FIGURE 16. Multiple reference picture prediction in H.264/AVC.

In P slices, each motion-compensated luma prediction block is derived by quarter-sample interpolation of a prediction from a single block within the set of reference pictures. In B slices, an additional option is provided, allowing each prediction block to be derived from a pair of locations within the set of reference pictures. By default, the final prediction in a bipredictive block is computed using a sample-wise ordinary average of the two interpolated reference blocks. However, H.264/AVC also includes a weighted prediction feature, in which each prediction block can be assigned a relative weighting value rather than using an ordinary average value, and an offset can be added to the prediction. These parameters can either be transmitted explicitly by the encoder, or computed implicitly, based on a time-related relationship between the current picture and the reference picture(s). Weighted prediction can provide substantial coding gains in scenes containing fades or cross fades, which are very difficult to code efficiently with previous video standards that do not include this feature.

3.2.1-4 In-Loop Deblocking Filter.
◇ ◇ ◇ ◇ ◇
Brief 1> Output as a JSON list of strings, one string per line, the lines of the records from the line containing "Need help deciding?" through the final line of the records, both included, skipping blank lines.

Source records>
◇ ◇ ◇ ◇ ◇
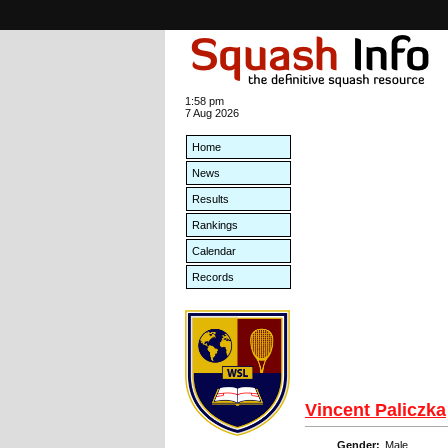
1:58 pm
7 Aug 2026
Home
News
Results
Rankings
Calendar
Records
Vincent Paliczka
Gender:
Male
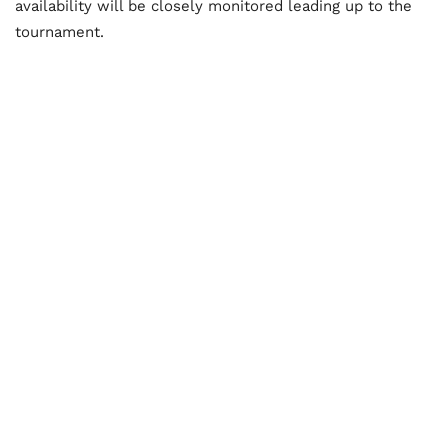
availability will be closely monitored leading up to the
tournament.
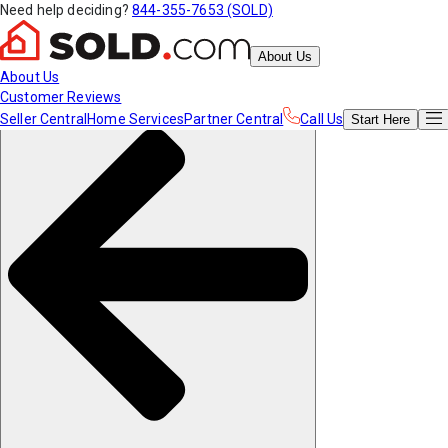
Need help deciding?
844-355-7653 (SOLD)
About Us
About Us
Customer Reviews
Seller Central
Home Services
Partner Central
Call Us
Start
Here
◇ ◇ ◇ ◇ ◇
Brief 2> In the H.264/AVC prediction text, condense the paragraph beginning "In P slices, each motion-compensated luma prediction block" into a shorter version that keeps its main facts.

Response box 1>
[
  "Need help deciding?",
  "844-355-7653 (SOLD)",
  "About Us",
  "About Us",
  "Customer Reviews",
  "Seller Central",
  "Home Services",
  "Partner Central",
  "Call Us",
  "Start",
  "Here"
]

Response box 2> In P slices, each motion-compensated luma prediction block comes from quarter-sample interpolation of a single block in the set of reference pictures. B slices can also derive a block from a pair of locations, which are averaged sample by sample by default. H.264/AVC's weighted prediction lets each block take a relative weight instead of a plain average and adds an optional offset. The encoder either sends these parameters explicitly, or they are computed implicitly from the time relationship between the current and reference pictures. This gives large coding gains in fades and cross fades, which earlier standards without the feature coded poorly.